The Americans, with Otto sleeping in the cart, and Whip in tow, embarked upon the six-mile walk to Wherrytown, where there was food and lodging and where, by now, Aymer Smith, that other dreaming voyager by sea, had found the inn. Walter Howells rode ahead on his laming horse to spread the news. The air — scrubbed and quietened by the storm — was now so still that Miggy and her mother could take a lighted piece of wood and carry it the half-mile to Dry Manston to start a celebration fire in their own home. And what was there to celebrate, besides the passage of a storm? Much. Much. Much.

2. The Journey West

AYMER SMITH was taken to the inn in Wherrytown by George, the parlourman-cum-porter, whose job it was to bully custom from any ship that docked. George didn’t take to the Tar’s single passenger, the unpromising and unattractive Mr Smith. The man’s breath was foul. And his bookish jollity, his height, his thinness, his insistence that they shake hands like old acquaintances and then take turns to ‘bear the burden’ of his carriage bag on the short walk between the quay and the inn, were misplaced, misjudged, unbecoming. If they had to share the burden, would they also share the tip?

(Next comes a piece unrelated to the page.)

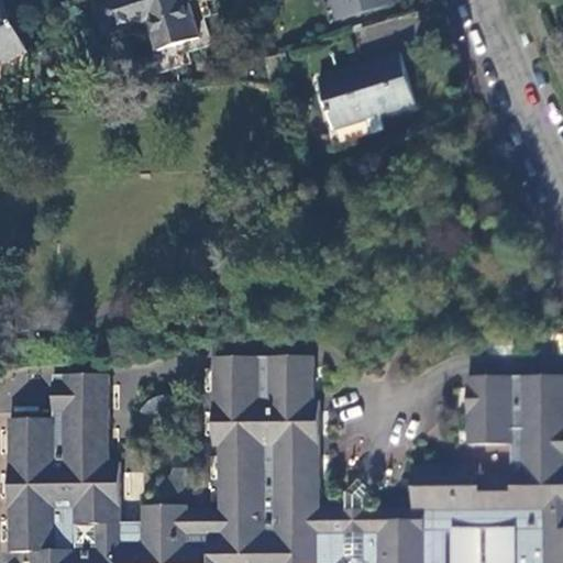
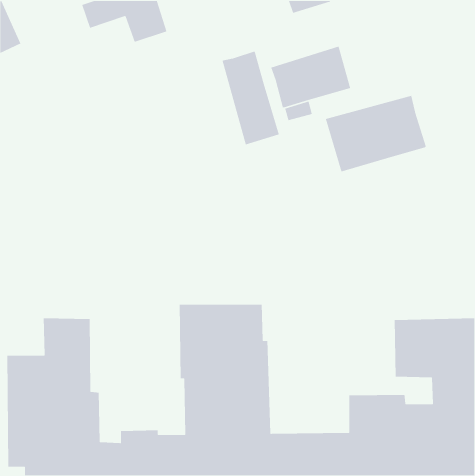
building: none -> [221,51,280,145]
building: none -> [325,95,427,172]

The night gale, which had lifted tiles and flung back doors in Wherrytown, had left the quayside scrubbed and clean. Aymer Smith remarked it was ‘a fresh and handsome town’, but, steady though he was in conversation, he had climbed awkwardly from the cabin to the deck. His shoulder was bruised, or worse, from the tumble from his bunk. His throat was sore and hot. His legs were still at sea. He was shivering, from cold and apprehension and timidity. George could only guess what business such a man could have in Wherrytown at that time of year, but what he knew was this, that Aymer Smith would not be an inspiring presence at the inn. Here was a moper. Here was a book snuffler. Here was a man who couldn’t sing.

Perhaps he couldn’t sing, but God the man could talk!